= Marco Frascari =

Italian architect and architectural theorist

Marco Frascari (1945 – June 2, 2013) was an Italian architect and architectural theorist. He was born in Mantua, in northern Italy, in 1945. He studied with Carlo Scarpa and Arrigo Rudi at Università Iuav di Venezia and received his PhD in architecture from the University of Pennsylvania. He taught for several years at the University of Pennsylvania, then as visiting professor at Columbia and Harvard. He served as G. Truman Ward Professor of Architecture at Virginia Tech from 1998 to 2005. In 2005, he became director of the David Azrieli School of Architecture and Urbanism at Carleton University in Ottawa, Canada.
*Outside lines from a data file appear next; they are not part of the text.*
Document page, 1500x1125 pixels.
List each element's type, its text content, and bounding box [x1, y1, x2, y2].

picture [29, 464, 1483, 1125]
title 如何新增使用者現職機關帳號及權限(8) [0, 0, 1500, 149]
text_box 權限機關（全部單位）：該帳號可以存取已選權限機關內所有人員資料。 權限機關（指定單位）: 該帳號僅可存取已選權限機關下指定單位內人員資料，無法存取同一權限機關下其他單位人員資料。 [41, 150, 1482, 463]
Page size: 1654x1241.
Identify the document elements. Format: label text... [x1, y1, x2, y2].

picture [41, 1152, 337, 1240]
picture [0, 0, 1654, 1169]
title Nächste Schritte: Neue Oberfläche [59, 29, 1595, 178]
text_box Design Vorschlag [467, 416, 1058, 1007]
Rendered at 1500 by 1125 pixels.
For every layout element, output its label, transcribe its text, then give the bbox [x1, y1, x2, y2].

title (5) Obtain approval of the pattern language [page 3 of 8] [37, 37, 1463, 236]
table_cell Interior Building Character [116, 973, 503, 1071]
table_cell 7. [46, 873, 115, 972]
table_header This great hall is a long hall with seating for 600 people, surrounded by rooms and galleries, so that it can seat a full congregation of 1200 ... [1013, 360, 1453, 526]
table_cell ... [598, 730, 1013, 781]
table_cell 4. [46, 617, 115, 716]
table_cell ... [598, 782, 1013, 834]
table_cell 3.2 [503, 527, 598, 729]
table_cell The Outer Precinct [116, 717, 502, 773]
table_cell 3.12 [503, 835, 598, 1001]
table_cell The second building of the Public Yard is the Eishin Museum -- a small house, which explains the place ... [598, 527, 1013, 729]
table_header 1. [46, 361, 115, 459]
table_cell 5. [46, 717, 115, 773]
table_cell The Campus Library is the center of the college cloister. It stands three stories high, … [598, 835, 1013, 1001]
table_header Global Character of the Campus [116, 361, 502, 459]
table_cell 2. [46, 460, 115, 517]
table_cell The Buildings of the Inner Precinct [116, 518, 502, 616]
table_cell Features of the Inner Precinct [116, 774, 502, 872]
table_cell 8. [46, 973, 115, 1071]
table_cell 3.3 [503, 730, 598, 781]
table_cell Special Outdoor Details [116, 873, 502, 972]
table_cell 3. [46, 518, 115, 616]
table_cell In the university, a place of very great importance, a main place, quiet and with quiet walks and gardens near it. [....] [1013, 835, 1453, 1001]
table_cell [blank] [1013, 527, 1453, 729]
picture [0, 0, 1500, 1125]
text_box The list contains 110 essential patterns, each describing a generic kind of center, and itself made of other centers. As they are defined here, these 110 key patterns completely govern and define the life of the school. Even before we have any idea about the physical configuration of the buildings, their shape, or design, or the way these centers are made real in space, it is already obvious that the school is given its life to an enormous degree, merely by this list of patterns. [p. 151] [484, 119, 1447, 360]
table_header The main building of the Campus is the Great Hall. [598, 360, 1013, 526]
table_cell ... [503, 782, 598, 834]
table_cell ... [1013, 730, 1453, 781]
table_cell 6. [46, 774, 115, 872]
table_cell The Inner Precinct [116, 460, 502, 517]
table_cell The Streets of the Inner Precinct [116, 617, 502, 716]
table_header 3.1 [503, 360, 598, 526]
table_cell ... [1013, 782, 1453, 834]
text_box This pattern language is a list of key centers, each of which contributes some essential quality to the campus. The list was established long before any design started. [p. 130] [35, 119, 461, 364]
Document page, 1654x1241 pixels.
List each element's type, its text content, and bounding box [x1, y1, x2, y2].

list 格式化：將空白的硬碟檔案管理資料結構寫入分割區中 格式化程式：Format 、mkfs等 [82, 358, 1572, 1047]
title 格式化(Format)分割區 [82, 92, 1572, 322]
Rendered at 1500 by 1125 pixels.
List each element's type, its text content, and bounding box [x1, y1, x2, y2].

Marco Frascari died in Ottawa on June 2, 2013 after a protracted illness.

==Publications==
- Eleven Exercises in the Art of Architectural Drawing: Slow Food for the Architect's Imagination (2011) Routledge
- Monsters of Architecture (1991)download .pdf
- "The Tell-the-Tale-Detail" (1981)
- "Una Pillola per sognare ... una casa" (1996)
- "Due Anni di Esperienze dello Studio Estivo dell' Universita della Pennsylvania In Mantova" (1994)
- "Architects, never eat your maccheroni without a proper sauce! A macaronic meditation on the anti-Cartesian nature of architectural imagination" Nordic Journal of Architectural Research
- "Foreword to Alfonso Corona-Martinez' The Architectural Project,2002
- "A tradition of architectural figures: a search for Vita Beata" in Body and Building: Essays on the Changing Relation of Body and Architecture. George Dodds and Robert Tavernor, eds. 2002.